Earlier on Wednesday, Pistorius kicked at and swung a bat at the bullet-marked toilet door, which had been placed in the courtroom as evidence. It was a re-enactment of parts of the night when he killed Steenkamp. He said he tried to kick the door down with his prosthetic legs and then bashed it with a cricket bat, an attempt to show he had tried to help Steenkamp. Pistorius, his voice rising and starting to sob, said he was at the scene when Steenkamp died and knew of her terrible head injury.
Pistorius described what he said were the last moments of his girlfriend's life and how he dragged her, bleeding and "struggling to breathe" out of a toilet cubicle and downstairs to get help after shooting her in the head, arm and hip. But Nel insisted pitilessly: "That's it. It's time that you look at it. Have a look there, I know you don't want to because you don't want to take responsibility."
He said she died in his arms before paramedics arrived at his house. "I remember," Pistorius said, choking with emotion and looking away from a screen mounted on the witness stand. "I will not look at a picture where I'm tormented by what I saw and felt that night. As I picked Reeva up, my fingers touched her head. I remember. I don't have to look at a picture, I was there."
On Tuesday, Pistorius wept and wailed while describing the moments he said he realised he had fatally shot Steenkamp. Pistorius mostly kept his composure on Wednesday, though he often paused and his voice quavered while describing what he said were his desperate attempts to help Steenkamp after shooting her. As so often in the trial, Pistorius then descended into near hysterical crying, his hands over his face as he rocked from side to side, forcing an adjournment. His family, sitting the public gallery, were visibly appalled by Nel's aggressive approach and shook their heads in disgust.
"Reeva had died while I was holding her," Pistorius said after describing how he put his fingers in her mouth to try to help her breathe and put his hand on her hip to try to stop bleeding from one of several gunshot wounds. Nel went on to poke holes in details of Pistorius's version of the events in the early hours of 14 February last year. The runner conceded that his claim in a statement a year ago that he went out onto a balcony at his home before the shooting was incorrect. Pistorius said he went to the edge of the balcony but not outside.

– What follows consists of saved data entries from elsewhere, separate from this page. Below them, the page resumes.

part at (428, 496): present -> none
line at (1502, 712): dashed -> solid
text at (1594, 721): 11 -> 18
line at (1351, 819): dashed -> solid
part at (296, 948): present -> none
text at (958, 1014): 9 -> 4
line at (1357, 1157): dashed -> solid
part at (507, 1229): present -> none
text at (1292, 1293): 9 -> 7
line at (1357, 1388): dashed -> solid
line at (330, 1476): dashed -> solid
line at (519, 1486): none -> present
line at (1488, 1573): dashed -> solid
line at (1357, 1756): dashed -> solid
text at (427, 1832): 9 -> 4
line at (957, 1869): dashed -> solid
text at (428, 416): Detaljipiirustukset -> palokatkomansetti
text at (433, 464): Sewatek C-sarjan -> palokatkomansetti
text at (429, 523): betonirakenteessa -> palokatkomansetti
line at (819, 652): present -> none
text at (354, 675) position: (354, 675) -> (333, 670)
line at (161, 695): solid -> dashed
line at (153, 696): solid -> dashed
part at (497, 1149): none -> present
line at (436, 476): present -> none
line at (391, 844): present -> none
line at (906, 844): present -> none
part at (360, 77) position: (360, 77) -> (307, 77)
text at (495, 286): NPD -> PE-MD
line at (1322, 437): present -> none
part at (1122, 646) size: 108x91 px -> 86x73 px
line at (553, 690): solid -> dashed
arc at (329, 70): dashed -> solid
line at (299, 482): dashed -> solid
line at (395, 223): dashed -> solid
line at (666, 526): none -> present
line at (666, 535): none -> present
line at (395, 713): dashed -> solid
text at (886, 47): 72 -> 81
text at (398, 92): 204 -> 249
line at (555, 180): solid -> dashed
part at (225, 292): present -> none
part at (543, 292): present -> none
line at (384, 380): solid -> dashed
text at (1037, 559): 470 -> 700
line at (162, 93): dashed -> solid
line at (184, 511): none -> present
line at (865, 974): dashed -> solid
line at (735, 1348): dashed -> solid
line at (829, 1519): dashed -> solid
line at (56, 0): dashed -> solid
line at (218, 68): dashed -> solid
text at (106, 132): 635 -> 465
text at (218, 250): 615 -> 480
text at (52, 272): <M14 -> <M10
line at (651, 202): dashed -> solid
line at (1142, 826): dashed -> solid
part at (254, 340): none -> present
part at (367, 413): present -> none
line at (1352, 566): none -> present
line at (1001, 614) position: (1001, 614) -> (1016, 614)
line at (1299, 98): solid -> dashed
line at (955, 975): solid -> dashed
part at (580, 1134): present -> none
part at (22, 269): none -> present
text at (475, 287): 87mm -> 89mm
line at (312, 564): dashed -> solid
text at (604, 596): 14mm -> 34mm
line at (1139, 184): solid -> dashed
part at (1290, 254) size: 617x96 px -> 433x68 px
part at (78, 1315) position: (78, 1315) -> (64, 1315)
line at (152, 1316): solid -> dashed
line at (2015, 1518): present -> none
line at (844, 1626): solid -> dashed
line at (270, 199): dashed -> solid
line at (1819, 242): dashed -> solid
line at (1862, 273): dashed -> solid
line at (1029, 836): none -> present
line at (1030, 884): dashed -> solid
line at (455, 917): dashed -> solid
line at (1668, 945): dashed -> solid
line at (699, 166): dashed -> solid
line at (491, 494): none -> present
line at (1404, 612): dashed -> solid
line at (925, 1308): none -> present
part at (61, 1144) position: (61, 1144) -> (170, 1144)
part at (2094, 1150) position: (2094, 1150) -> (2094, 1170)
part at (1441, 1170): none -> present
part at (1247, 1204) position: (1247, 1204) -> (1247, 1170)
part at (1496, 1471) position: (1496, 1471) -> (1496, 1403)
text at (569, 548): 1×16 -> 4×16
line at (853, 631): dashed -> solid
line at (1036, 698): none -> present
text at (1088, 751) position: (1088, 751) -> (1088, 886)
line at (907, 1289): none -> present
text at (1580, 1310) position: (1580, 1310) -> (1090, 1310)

He then questioned Pistorius about the moment he opened fire. The athlete described it as an "accident" and insisted that he had not intended to kill anyone, even an intruder. "I didn't have time to think," he said. "I just discharged my firearm.
"I didn't intend to shoot someone. I shot out of fear... I didn't intend to kill anyone... I didn't have time to think about what I was doing... Before thinking I fired four shots. When I realised the scale of what was happening I stopped firing."
Earlier, Pistorius described his frantic attempts to revive Steenkamp after he found her lying on the toilet floor and how she had died in his arms, her blood pouring over his body. "I checked to see if she was breathing and she wasn't," he said. "I could feel the blood was running down on me."
He called an ambulance but it was too late. "Reeva, Reeva had already died whilst I was holding her, before the ambulance arrived, so I knew there was nothing they could do for her."
He finished his answers to the defence by saying: "I did not intend to kill Reeva, my lady, or anyone else."
He faces a possible prison term of 25 years to life if convicted of murder.